THE PROBLEM >> Write out all the data verbatim. Skip images.
** INFORMATION SHOWN follows **
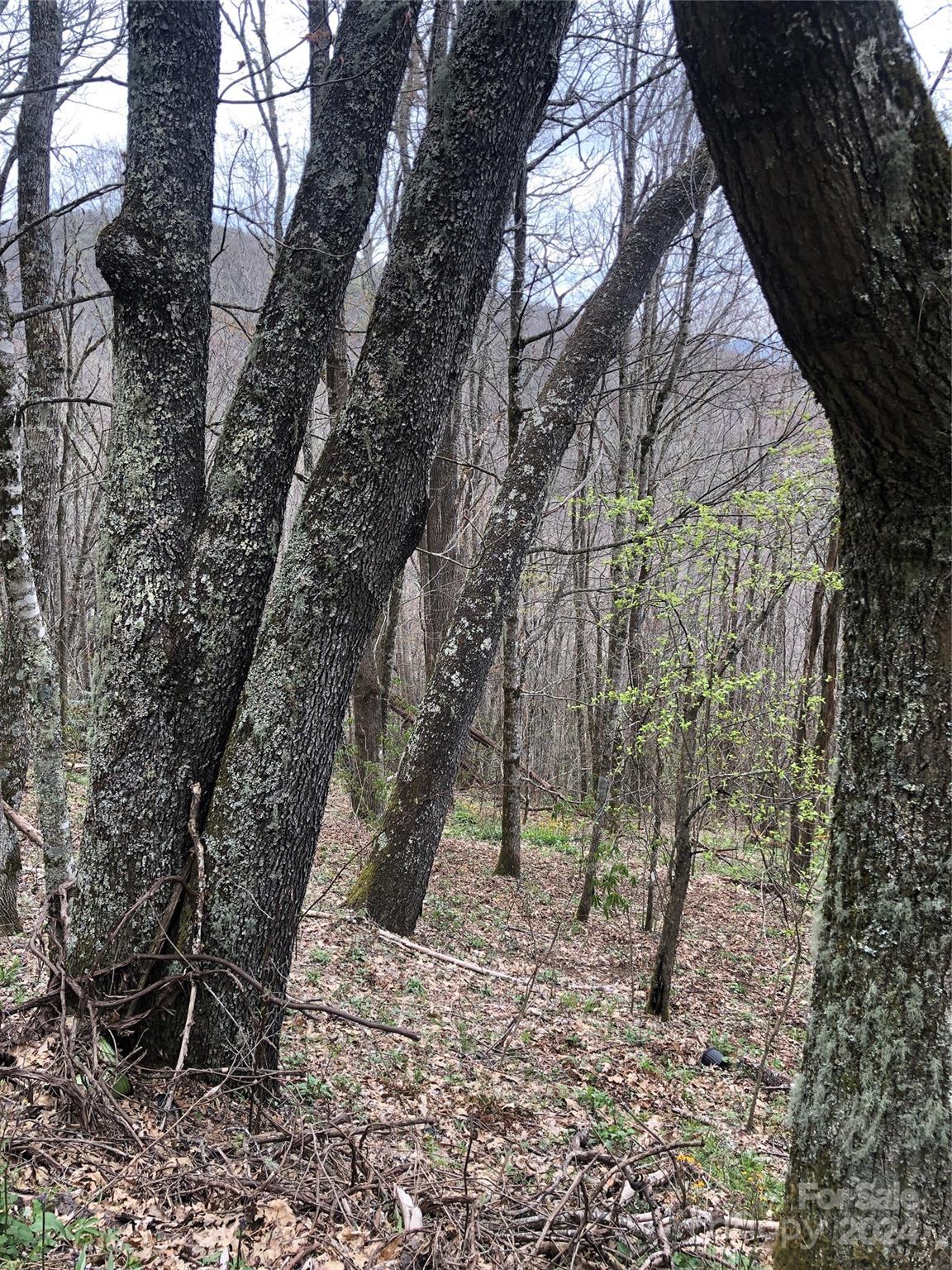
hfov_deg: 49.7
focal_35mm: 28
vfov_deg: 63.4
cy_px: 635
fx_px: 1027
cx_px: 476
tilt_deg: -14.3
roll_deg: +2.4
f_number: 1.8
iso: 25
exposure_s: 1/120
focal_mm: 4
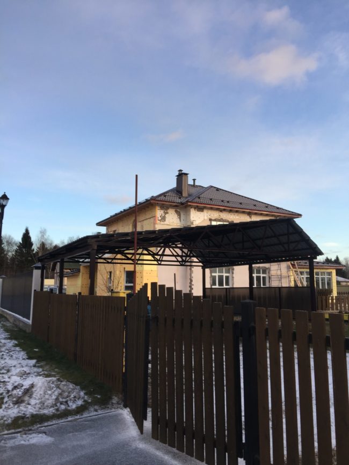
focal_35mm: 29
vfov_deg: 61.7
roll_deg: -2.6
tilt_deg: +10.4
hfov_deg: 48.2
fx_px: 390
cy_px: 232
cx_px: 174
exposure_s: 1/237
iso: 32
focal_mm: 4.15
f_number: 2.2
** End of INFORMATION SHOWN **
THE ANSWER >>
hfov_deg: 49.7
focal_35mm: 28
vfov_deg: 63.4
cy_px: 635
fx_px: 1027
cx_px: 476
tilt_deg: -14.3
roll_deg: +2.4
f_number: 1.8
iso: 25
exposure_s: 1/120
focal_mm: 4
focal_35mm: 29
vfov_deg: 61.7
roll_deg: -2.6
tilt_deg: +10.4
hfov_deg: 48.2
fx_px: 390
cy_px: 232
cx_px: 174
exposure_s: 1/237
iso: 32
focal_mm: 4.15
f_number: 2.2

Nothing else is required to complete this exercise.